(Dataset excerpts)
:::::
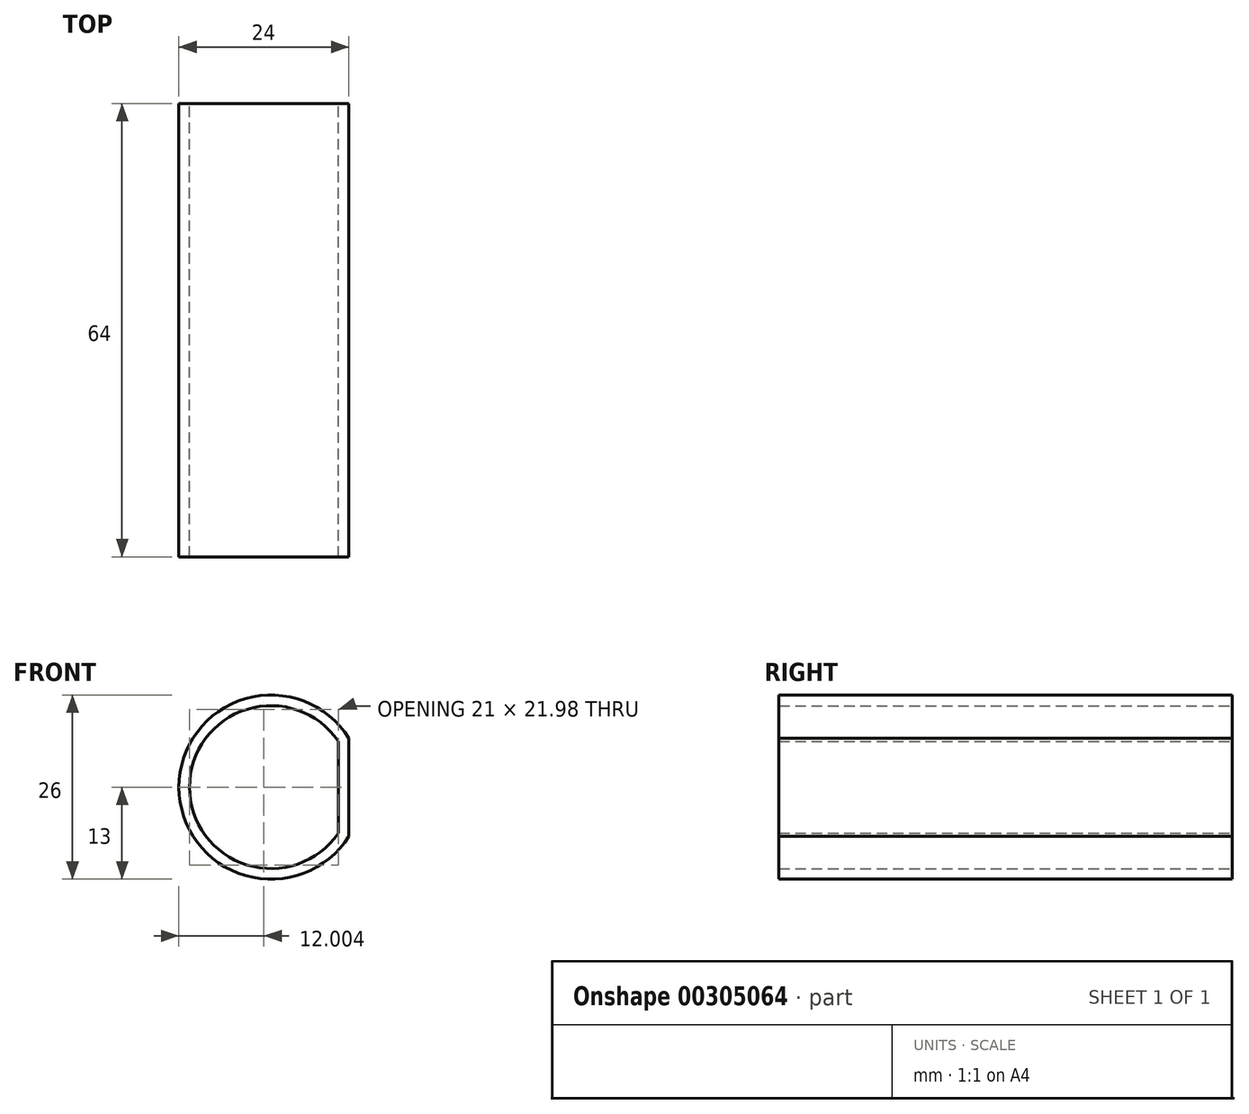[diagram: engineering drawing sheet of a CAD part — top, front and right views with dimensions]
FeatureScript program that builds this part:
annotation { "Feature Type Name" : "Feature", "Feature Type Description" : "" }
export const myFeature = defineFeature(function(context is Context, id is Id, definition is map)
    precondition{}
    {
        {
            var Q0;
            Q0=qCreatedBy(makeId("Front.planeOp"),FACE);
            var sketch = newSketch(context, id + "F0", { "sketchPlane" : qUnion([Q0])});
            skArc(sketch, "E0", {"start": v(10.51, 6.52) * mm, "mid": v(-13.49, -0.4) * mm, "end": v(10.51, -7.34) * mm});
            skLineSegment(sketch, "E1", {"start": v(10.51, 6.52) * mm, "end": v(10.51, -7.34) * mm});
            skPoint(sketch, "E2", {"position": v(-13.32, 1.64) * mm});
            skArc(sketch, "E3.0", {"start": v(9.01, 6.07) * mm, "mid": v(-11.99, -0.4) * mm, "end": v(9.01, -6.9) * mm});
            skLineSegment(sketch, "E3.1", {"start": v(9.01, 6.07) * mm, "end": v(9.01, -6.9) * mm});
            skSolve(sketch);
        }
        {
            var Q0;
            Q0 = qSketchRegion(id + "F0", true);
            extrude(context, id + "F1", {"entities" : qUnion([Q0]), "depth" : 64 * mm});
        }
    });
:::::
_What you have to do:_ Put everything from the start of the listing down to and including the line containing "Q0 = qSketchRegion(id" into a numbered list. Skip blank lines and leave the pictures out.

_Correct output:_
1. [diagram: engineering drawing sheet of a CAD part — top, front and right views with dimensions]
2. FeatureScript program that builds this part:
3. annotation { "Feature Type Name" : "Feature", "Feature Type Description" : "" }
4. export const myFeature = defineFeature(function(context is Context, id is Id, definition is map)
5.     precondition{}
6.     {
7.         {
8.             var Q0;
9.             Q0=qCreatedBy(makeId("Front.planeOp"),FACE);
10.             var sketch = newSketch(context, id + "F0", { "sketchPlane" : qUnion([Q0])});
11.             skArc(sketch, "E0", {"start": v(10.51, 6.52) * mm, "mid": v(-13.49, -0.4) * mm, "end": v(10.51, -7.34) * mm});
12.             skLineSegment(sketch, "E1", {"start": v(10.51, 6.52) * mm, "end": v(10.51, -7.34) * mm});
13.             skPoint(sketch, "E2", {"position": v(-13.32, 1.64) * mm});
14.             skArc(sketch, "E3.0", {"start": v(9.01, 6.07) * mm, "mid": v(-11.99, -0.4) * mm, "end": v(9.01, -6.9) * mm});
15.             skLineSegment(sketch, "E3.1", {"start": v(9.01, 6.07) * mm, "end": v(9.01, -6.9) * mm});
16.             skSolve(sketch);
17.         }
18.         {
19.             var Q0;
20.             Q0 = qSketchRegion(id + "F0", true);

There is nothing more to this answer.